El obispo diocesano dejó un mensaje "de vida y esperanza" en esta Pascua de Resurrección
En su mensaje pascual, Monseñor Vicente Bokalic destacó que esta celebración es un "mensaje de vida y esperanza", al tiempo que ponderó el rol de la mujer tanto en la vida religiosa como en la comunidad, al recordar que "Jesús eligió a dos pobres mujeres para revelarles la noticia más grande de la historia", como lo fue su resurrección.
Mientras tanto, decenas de fieles católicos colmaron anoche la Catedral Basílica, y participaron con recogimiento de todas las ceremonias tradicionales de la Vigilia, como la bendición del fuego y el agua, en una ceremonia que fue presidida por el párroco Mario Rolando Tenti.
Al profundizar en su mensaje sobre la presencia de la mujer en la vida de Jesús y en la vida cotidiana, el Bokalic lamentó que "hoy una de las periferias heridas que claman al cielo es la violencia que sufren tantas mujeres en sus familias y en nuestra sociedad".
Mensaje
Este es el mensaje de monseñor Bokalic con motivo de la Pascua.
"Jesús eligió a dos pobres mujeres para revelarles la noticia más grande de la historia.
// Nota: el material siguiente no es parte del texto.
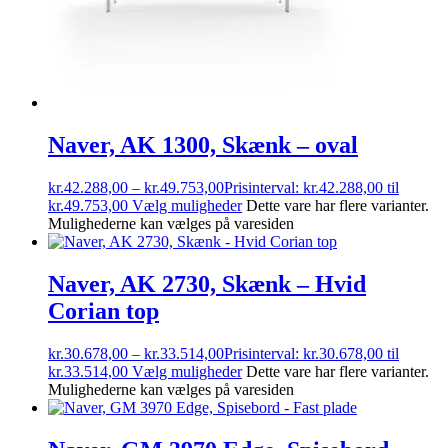
Naver, AK 1300, Skænk – oval
kr.
42.288,00
–
kr.
49.753,00
Prisinterval: kr.42.288,00 til
kr.49.753,00
Vælg muligheder
Dette vare har flere varianter.
Mulighederne kan vælges på varesiden
Naver, AK 2730, Skænk – Hvid
Corian top
kr.
30.678,00
–
kr.
33.514,00
Prisinterval: kr.30.678,00 til
kr.33.514,00
Vælg muligheder
Dette vare har flere varianter.
Mulighederne kan vælges på varesiden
Él en su caminar por la Palestina, en muchas oportunidades les habló e incorporó a los misterios del Reino.
A las que estaban excluidas y despreciadas, las escuchó, atendió, les mostró su amor y las integró en su comunidad misionera. A las que no tenían palabra las hizo primeras evangelizadoras.
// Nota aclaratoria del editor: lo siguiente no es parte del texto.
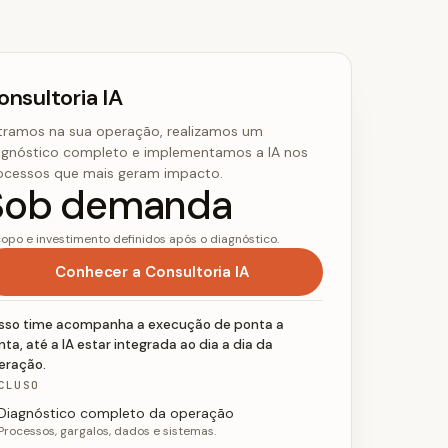
onsultoria IA
tramos na sua operação, realizamos um
agnóstico completo e implementamos a IA nos
ocessos que mais geram impacto.
Sob demanda
opo e investimento definidos após o diagnóstico.
Conhecer a Consultoria IA
sso time acompanha a execução de ponta a
ta, até a IA estar integrada ao dia a dia da
eração.
CLUSO
Diagnóstico completo da operação
Processos, gargalos, dados e sistemas.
Jesús eligió a los débiles para hacer su Obra. Nuestras comunidades de la ciudad y del campo, de los centros y de las periferias, tienen vida por la incansable tarea de las mujeres.
Hoy en nuestra Iglesia empobrecida de vocaciones de consagración, son también las mujeres las que toman la iniciativa para echar bases de nuevas comunidades eclesiales en zonas y en medio de gente que está abandonada de los bienes más esenciales.
La ternura y compasión de Jesús se hacen más visibles y creíbles en los testimonios de entrega fiel de tantísimas mujeres que existen dando mucha vida.
¡Cuántas mujeres llevan en sus brazos y les acompañan a sus hijos con capacidades especiales, con deficiencias. Con ternura de madre los cuidan todos los días!
La Santa Madre Teresa de Calcuta, nuestra querida beata Mama Antula y una multitud de mujeres de antes y de hoy: están en los lugares donde están amenazadas la vida y la fe de nuestra gente.
En ese corazón materno que palpita en cada corazón de mujer, Jesús sembró la semilla de la fe y del amor. Sabía que aquellas que dan y cuidan la vida, están predispuestas para recibir, acoger, en su corazón la gran Buena Noticia. Y que no se iban a quedar mirando y esperando. Hoy una de las periferias heridas que claman al cielo es la violencia que sufren tantas mujeres en sus familias y en nuestra sociedad.
Pascua es mensaje de vida y esperanza.
Con la Resurrección de Jesús irrumpió la vida y debe ser anunciada con palabras y con obras. Sentimos la ‘sed de sentido, de luz, de paz y verdad’ que hay en todo corazón humano. Pero debe ser comunicado por testigos creíbles.
Anunciar en tiempos favorables y desfavorables. El Señor que camina delante y en medio de nosotros nos anima con su Espíritu. Él nos regala desde su corazón traspasado y herido su amor que le llevó a la Cruz.
Quiere llegar a todos, en especial a los últimos, a los desplazados, a los discriminados, a los que padecen pobrezas y miserias, los que sufren violencia e injusticias, a los que no encuentran sentido a sus vidas: para sanarlos, consolarlos y decirles: ‘Tú vales mucho. Por ti derramé mi sangre para hacerte mi hermano y amigo y mi discípulo amado’.